Conferma le parole dell’artista che, in una delle sue interviste, parla del passaggio dall’essere arrabbiato a quello dell’ avere ambizioni ?

Certamente !. E’ Sempre il famoso sogno americano che si avvera. Per Petty le ambizioni non mi paiono ancora del tutto esaurite perché la sua storia personale è molto più complessa di quanto sembrerebbe ascoltando le sue canzoni e Tom è stato molto onesto con se stesso volendo che ne documentario si entrasse più a fondo possibile nel su mondo. Le sue ambizioni poi, mi paiono giustificate da questo immenso talento di cui ti dicevo un attimo fa.

Mi pare di intravedere nella storia il profilo di un personaggio, l’artista, che, nonostante il suo grandissimo successo, ha continuato nella vita a cadere nel baratro di chi è perdente. Nel documentario lei più volte torna su avvenimenti non felici della vita di Tom ?

Questo è il fulcro della storia che raccontiamo nel doppio dvd, infatti !
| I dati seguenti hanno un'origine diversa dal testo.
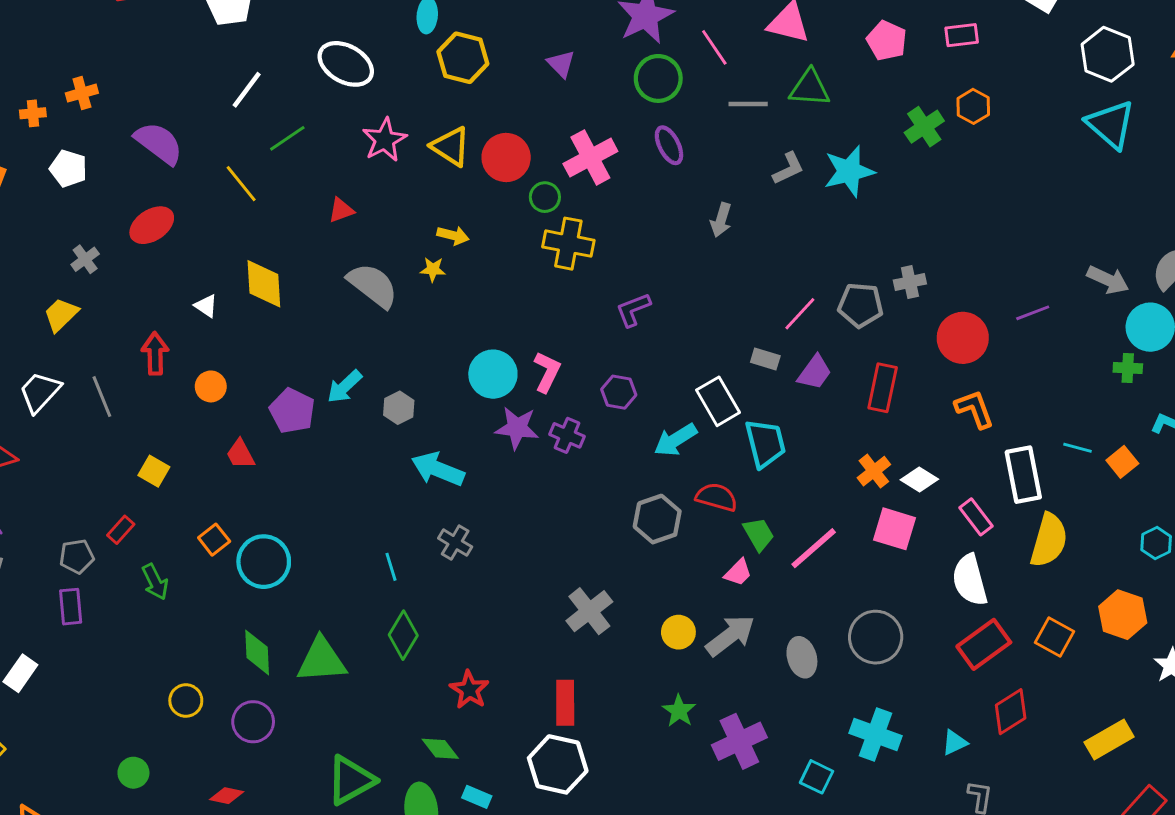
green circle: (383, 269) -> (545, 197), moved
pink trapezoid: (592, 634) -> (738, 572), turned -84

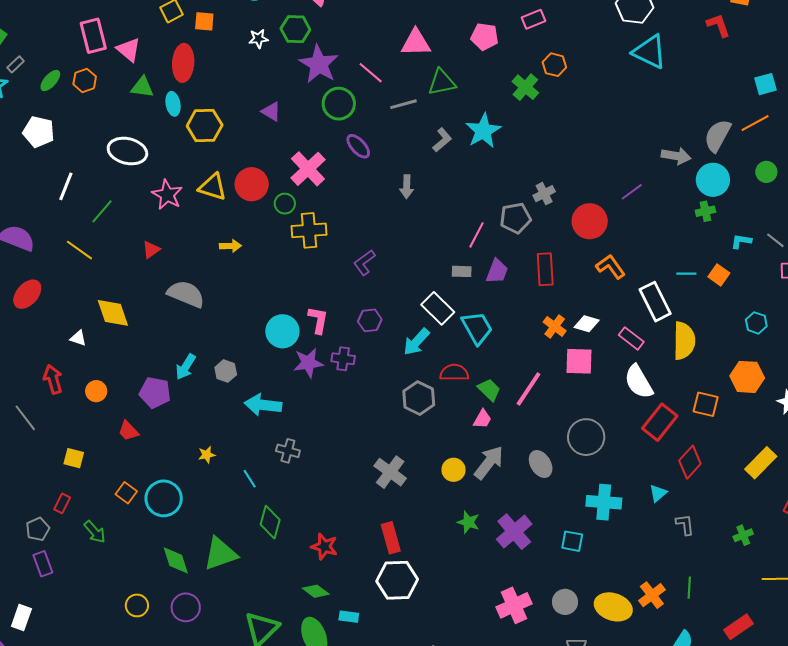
yellow star: (433, 269) -> (207, 455), moved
Tom Petty è stato più di una volta un perdente nella vita : gli abusi verbali del padre, la madre persa giovanissimo, gli inizi della sua carriera in provincia, una bancarotta nel 1978 per evitare di essere defraudato dai suoi diritti dalla casa discografica, l’alcool, la cocaina, un piromane che ha dato fuoco alla sua casa nei tardi anni ottanta, una mano totalmente ricostruita per essere frantumata in mille pezzi in uno scatto d’ira e altre cose tutte documentate nel film hanno dato una cadenza alla storia di una delle icone della musica americana rock e per me sono state la chiave di interpretazione. Una dimostrazione allo stesso tempo di una personalità estremamente forte e motivata, sempre a fuoco e con ben chiaro il perché delle cose in corso.

Ha lavorato quindi sul suo intuito o analizzando la storia  ?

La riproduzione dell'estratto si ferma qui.